Reuters ran an article recently about Northeastern Brazil's cultural tradition of Literatura de Cordel, or "string" literature and it's very encouraging to see that there are people dedicated to preserving this tradition:
The genre was most popular in the 1920s to the 1960s. Now academic interest in the "Literatura de Cordel" (string literature in Portuguese) is probably stronger than among common Brazilians. Still, authors say many people in Brazil's poor, arid northeast still buy the booklets, with anything from yesterday's news to the legends of old in them."Often they buy one to read out loud to fellow peasants who cannot read," said Goncalo Ferreira da Silva, 65, an author and president of the academy, who lives in Rio but comes from the small town of Ipu in northeastern Ceara state.

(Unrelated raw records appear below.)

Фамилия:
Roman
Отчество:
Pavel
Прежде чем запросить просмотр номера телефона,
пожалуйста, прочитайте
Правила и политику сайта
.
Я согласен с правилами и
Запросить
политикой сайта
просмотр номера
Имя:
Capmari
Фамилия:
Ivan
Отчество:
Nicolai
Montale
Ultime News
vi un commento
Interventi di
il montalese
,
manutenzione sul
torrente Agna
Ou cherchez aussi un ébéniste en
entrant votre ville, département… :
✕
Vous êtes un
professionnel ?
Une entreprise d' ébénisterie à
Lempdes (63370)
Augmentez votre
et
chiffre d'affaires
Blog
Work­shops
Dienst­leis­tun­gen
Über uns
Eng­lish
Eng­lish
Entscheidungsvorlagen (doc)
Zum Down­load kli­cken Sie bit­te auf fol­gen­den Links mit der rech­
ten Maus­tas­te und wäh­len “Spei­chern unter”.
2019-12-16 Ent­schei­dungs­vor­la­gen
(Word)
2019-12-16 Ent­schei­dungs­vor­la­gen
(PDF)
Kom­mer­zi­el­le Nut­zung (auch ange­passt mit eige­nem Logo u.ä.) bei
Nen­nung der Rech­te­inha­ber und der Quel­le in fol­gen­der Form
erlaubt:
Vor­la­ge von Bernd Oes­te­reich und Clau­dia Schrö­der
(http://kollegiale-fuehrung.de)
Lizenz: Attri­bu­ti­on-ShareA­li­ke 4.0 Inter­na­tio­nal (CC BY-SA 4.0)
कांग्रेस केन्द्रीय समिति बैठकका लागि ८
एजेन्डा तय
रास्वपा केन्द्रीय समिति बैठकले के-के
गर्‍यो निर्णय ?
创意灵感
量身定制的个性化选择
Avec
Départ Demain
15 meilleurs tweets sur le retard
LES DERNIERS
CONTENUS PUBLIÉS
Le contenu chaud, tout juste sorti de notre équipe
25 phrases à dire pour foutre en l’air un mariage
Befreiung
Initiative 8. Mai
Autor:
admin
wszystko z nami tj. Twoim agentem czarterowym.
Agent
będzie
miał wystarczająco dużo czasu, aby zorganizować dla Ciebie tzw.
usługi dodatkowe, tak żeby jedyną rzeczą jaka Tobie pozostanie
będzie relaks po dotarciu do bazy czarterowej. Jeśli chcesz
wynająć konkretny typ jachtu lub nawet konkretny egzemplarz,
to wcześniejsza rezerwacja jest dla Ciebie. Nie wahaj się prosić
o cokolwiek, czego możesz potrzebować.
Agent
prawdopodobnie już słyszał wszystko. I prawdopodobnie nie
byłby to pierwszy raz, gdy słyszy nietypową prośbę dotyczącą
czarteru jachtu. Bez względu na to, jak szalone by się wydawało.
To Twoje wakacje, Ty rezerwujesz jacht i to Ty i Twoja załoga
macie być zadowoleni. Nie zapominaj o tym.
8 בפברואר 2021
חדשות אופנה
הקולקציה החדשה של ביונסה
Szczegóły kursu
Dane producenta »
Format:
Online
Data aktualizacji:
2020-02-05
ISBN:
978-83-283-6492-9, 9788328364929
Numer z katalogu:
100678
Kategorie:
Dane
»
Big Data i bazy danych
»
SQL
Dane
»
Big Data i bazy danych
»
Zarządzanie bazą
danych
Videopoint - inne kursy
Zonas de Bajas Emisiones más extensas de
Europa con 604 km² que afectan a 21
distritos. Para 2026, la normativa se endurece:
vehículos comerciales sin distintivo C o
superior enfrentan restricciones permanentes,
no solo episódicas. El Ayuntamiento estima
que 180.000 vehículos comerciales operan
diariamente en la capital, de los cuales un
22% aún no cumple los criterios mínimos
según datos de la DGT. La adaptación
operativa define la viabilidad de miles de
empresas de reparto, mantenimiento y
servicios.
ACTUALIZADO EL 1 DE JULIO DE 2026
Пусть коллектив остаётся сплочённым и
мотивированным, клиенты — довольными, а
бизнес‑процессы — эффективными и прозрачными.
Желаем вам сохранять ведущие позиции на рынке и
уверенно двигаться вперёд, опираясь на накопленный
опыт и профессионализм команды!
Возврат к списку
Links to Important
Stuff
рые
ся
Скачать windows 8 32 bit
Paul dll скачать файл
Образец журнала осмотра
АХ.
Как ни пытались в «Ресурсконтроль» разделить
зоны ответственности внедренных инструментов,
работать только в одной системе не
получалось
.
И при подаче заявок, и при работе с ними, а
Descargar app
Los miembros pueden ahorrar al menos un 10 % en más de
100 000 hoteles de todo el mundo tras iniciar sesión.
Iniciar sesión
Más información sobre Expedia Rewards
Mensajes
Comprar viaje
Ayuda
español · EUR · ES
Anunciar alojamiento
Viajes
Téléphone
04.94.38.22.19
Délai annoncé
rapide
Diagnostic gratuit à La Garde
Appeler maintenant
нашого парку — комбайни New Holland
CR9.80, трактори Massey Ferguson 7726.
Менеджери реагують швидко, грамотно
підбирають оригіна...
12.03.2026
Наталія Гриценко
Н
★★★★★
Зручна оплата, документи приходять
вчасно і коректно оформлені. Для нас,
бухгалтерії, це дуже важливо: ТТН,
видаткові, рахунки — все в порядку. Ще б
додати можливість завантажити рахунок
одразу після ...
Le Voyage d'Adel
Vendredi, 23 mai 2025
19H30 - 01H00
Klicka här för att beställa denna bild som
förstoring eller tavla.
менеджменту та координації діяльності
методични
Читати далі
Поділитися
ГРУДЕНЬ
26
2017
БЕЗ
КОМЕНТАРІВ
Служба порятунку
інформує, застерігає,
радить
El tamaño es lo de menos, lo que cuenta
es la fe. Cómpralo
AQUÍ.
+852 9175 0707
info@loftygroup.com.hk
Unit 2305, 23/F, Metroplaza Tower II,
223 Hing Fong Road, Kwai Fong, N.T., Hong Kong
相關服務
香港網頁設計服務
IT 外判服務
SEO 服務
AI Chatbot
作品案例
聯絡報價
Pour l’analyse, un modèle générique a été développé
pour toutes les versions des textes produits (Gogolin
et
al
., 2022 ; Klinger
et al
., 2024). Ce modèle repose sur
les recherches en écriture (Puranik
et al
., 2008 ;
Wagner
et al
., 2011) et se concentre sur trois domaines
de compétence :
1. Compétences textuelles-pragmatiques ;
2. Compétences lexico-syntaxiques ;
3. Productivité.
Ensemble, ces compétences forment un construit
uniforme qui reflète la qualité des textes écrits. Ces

"People still get excited during such readings to the point that at times someone takes out a knife and shouts: 'Oh, I'd really kill this bandit if he were here right now!"' da Silva said, passionately waving an imaginary knife in the air.
The literature, which got its name from the strings on which vendors hang the booklets at popular fairs, often focuses on the 1920-1940's "Cangaco" rural banditry in the impoverished northeast, its ruthless yet revered leader Lampiao and his outlaw wife Maria Bonita.
Jose Pacheco's "Lampiao's Arrival in Hell," in which the Devil turns away the bandit who retaliates by inflicting major damage on Hell, is one of the classics of string literature. On the paper cover, illustrated with wood block stencil prints typical of the genre, Lampiao aims his rifle at devils.
Lampião is an extraordinarily popular figure in the culture of Brazil's Northeast. Many still believe that he is alive having escaped to the south of Minas Gerais. I couldn't imagine him surviving a winter there after living all his life in the heat of Pernambuco's sertão . . .
Despite it's often brutal poverty, the Northeast of Brazil is a fascinating place. The beaches are exquisite, the food is delicious, the various types of music are eminently danceable and the colonial cities such as Olinda are simply lovely. While I would never claim that any one place in Brazil represents "the Real Brazil, if you go to Brazil and don't see the Northeast, you're only depriving yourself.



Heh...I'll have to ficar de olho for some of those...we are hoping to get up to Salvador and Praia do Forte in October (although Salvador is pretty far from the sertão, I gather).
We haven't made Parati yet, but plan to. I am working about half-way between Rio and Petropolis, so it's pretty certain we'll get up there some time as well.
The real pilgrimage for me would be to go out to the Os Sertões country and see that old church - I have a picture of it that shows it out of water, but I gather that is dependent on the season and the rainfall.